There’s a big problem with Trillium’s strategy: it’s illegal. It’s called market manipulation, and they got bagged for it. Ironically, most of the same people who are/will be happy that Trillium is getting punished for this behavior would also be happy that the participants who Trillium was trying to fool got fooled. It’s been made quite clear that the Populace At Large does not like the trend of traders, be they high frequency (more so, lately, obviously) or low frequency, reacting to publicly displayed quotations by changing their own quotes. Or lifting bids / hitting offers in response to publicly displayed quotes. Those are the very traders Trillium was trying to (illegally) take advantage of.

And so it’s important to distinguish what Trillium was doing from quote-stuffing. Quote-stuffing is essentially a denial-of-service attack, aimed at trying to slow down a market in an environment where milliseconds matter.
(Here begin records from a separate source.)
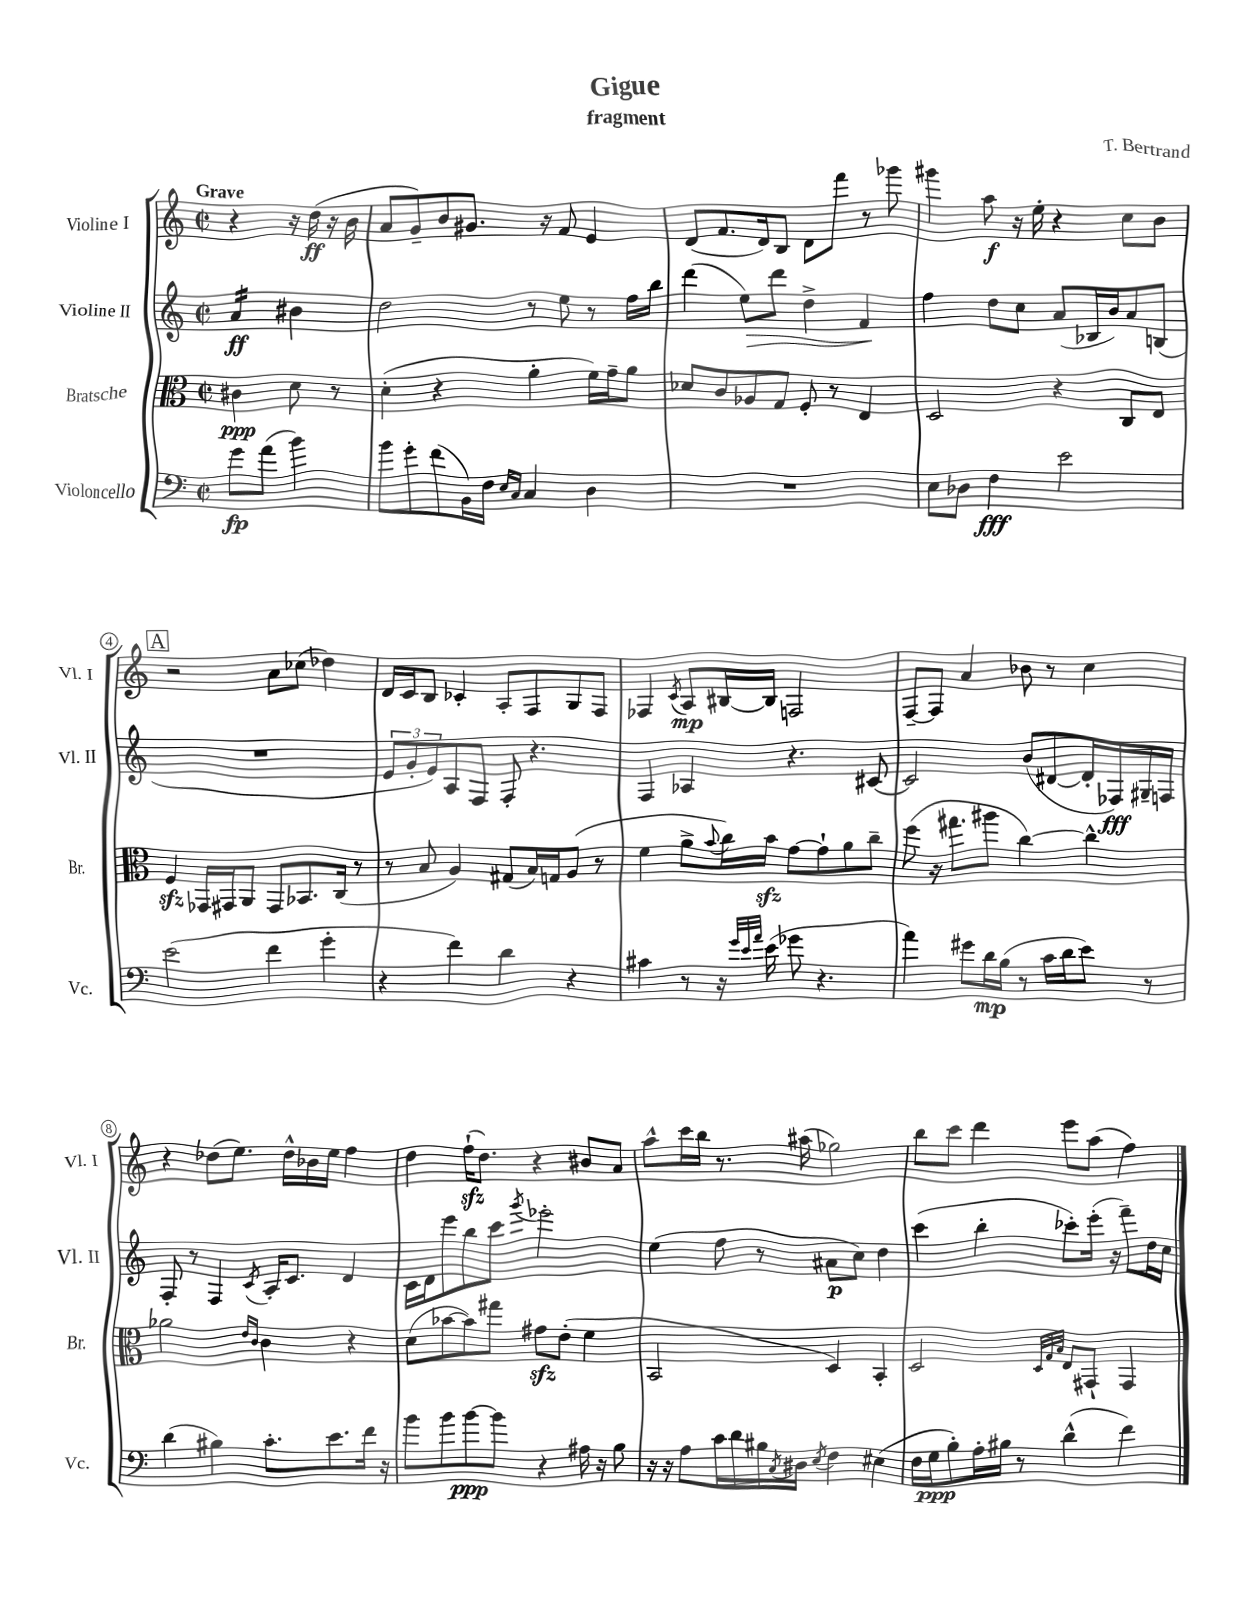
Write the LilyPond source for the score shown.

\header { title = "Gigue" composer = "T. Bertrand" subtitle = "fragment" }
<<
\new StaffGroup <<
\new Staff = "s0" \with { instrumentName = "Violine I" shortInstrumentName = "Vl. I" } {
    \clef treble \key c \major \defaultTimeSignature \time 2/2 \partial 2 \tempo "Grave"
    r4 r16 d''16\ff( r16 b'16 |
    a'8 g'8--) b'8 gis'8. r16 f'8 e'4 |
    d'8( f'8. d'16) b8 d'8 f'''8 r8 ges'''8 |
    gis'''4 a''8\f r16 e''16-. r4 c''8 b'8 |
    \mark \markup { \box "A" } r2 a'8 ces''8( des''4) |
    d'16 c'16 b8 ces'4-. a8-. f8 g8 f8 |
    fes4 \acciaccatura { c'8 } a8\mp bis16~ bis16 f2 |
    f8~-- f8 a'4 bes'8 r8 c''4 |
    r4 des''8( e''8.) des''16-^ bes'16 e''16 f''4 |
    d''4 f''16-!\sfz( d''8.) r4 bis'8 a'8 |
    a''8-^ c'''16 b''16 r8. ais''16( ges''2) |
    b''8 c'''8 d'''4 e'''8 a''8( f''4) \bar "|." |
}
\new Staff = "s1" \with { instrumentName = "Violine II" shortInstrumentName = "Vl. II" } {
    \clef treble \key c \major \defaultTimeSignature \time 2/2 \partial 2
    a'4:16\ff bis'4 |
    d''2 r8 e''8 r8 f''16 b''16 |
    d'''4( e''8\>) d'''8 d''4-> f'4\! |
    f''4 d''8 c''8 a'8( bes16 b'16) a'8 b8( |
    \mark \markup { \box "A" } R1 |
    \tuplet 3/2 { e'8 g'8-. e'8) } a8 f8 f8-. r4. |
    f4 aes4 r4. cis'8~ |
    cis'2 b'8( dis'8~ dis'16-. fes16\fff) gis16-- f16 |
    f8-. r8 f4 \acciaccatura { c'8 } a16-. c'8. d'4 |
    c'16 d'16 e'''8 b''8 c'''8 \acciaccatura { g'''8 } ees'''2-. |
    e''4( f''8 r8 ais'8\p c''8) d''4 |
    c'''4( b''4-. ces'''8-.) e'''16-.( r16 f'''8--) d''16 c''16 \bar "|." |
}
\new Staff = "s2" \with { instrumentName = "Bratsche" shortInstrumentName = "Br." } {
    \clef alto \key c \major \defaultTimeSignature \time 2/2 \partial 2
    cis'4\ppp d'8 r8 |
    d'4-.( r4 a'4-. f'16) g'16-- a'8 |
    des'8 c'8 aes8 g8 f8-. r8 e4 |
    d2 r4 c8 e8 |
    \mark \markup { \box "A" } f4\sfz ges,16 gis,16 a,8 gis,8 bes,8. c16( r8 |
    r8 b8 a4) gis8( b16) g16 a8( r8 |
    f'4 a'8-> \appoggiatura { b'8 } c''16) b'16\sfz g'8~ g'8-! a'8 c''8-- |
    f''8( r16 gis''8. ais''8 c''4~) c''4-^ |
    aes'2 \grace { e'16 c'16 } c'4 r4 |
    d'8( bes'8~ bes'8) gis''8 gis'8\sfz e'8-.( f'4 |
    b,2 d4) b,4-. |
    d2 \grace { d32 g32 b32 } e8 gis,8-! gis,4 \bar "|." |
}
\new Staff = "s3" \with { instrumentName = "Violoncello" shortInstrumentName = "Vc." } {
    \clef bass \key c \major \defaultTimeSignature \time 2/2 \partial 2
    g'8\fp a'8( b'4) |
    b'8 g'8-. f'8( b,16) f16 \grace { e16 c16 } c4 d4 |
    R1 |
    e8 des8 f4\fff e'2 |
    \mark \markup { \box "A" } e'2( f'4 g'4-. |
    r4 f'4) d'4 r4 |
    cis'4 r8 r16 \grace { g'32 e'32 a'32 } e'16( ges'8 r4. |
    a'4) gis'8 d'16\mp b16( r8 c'16 d'16 e'8) r8 |
    d'4( bis4) c'8.-. e'8. f'16 r16 |
    b'8 b'8 b'8~\ppp b'8 r4 ais16 r16 b8 |
    r16 r16 a8 c'16 d'16 bis16 \acciaccatura { c8 } dis16 \acciaccatura { e8 } f4 eis4( |
    f16 g16\ppp b8-.) a16-. bis16 r8 d'4-^( f'4) \bar "|." |
}
>>
>>
\layout { \context { \Score \override BarNumber.stencil = #(make-stencil-circler 0.1 0.3 ly:text-interface::print) } }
With quote-stuffing, high-frequency traders enter an enormous number of bids and offers, significantly outside the current bid-offer spread, just to introduce a vast amount of noise into the quote feed. All that noise takes time (maybe just a few extra nanoseconds) for rival HFT shops to process, giving the quote stuffer a crucial time advantage.

The SEC is looking into whether quote-stuffing exists, and whether it’s a strategy that anybody has actually used to make money. Opinions differ on that front. But let’s not confuse the SEC investigation into quote-stuffing with the Finra fine on Trillium. They’re two very different things.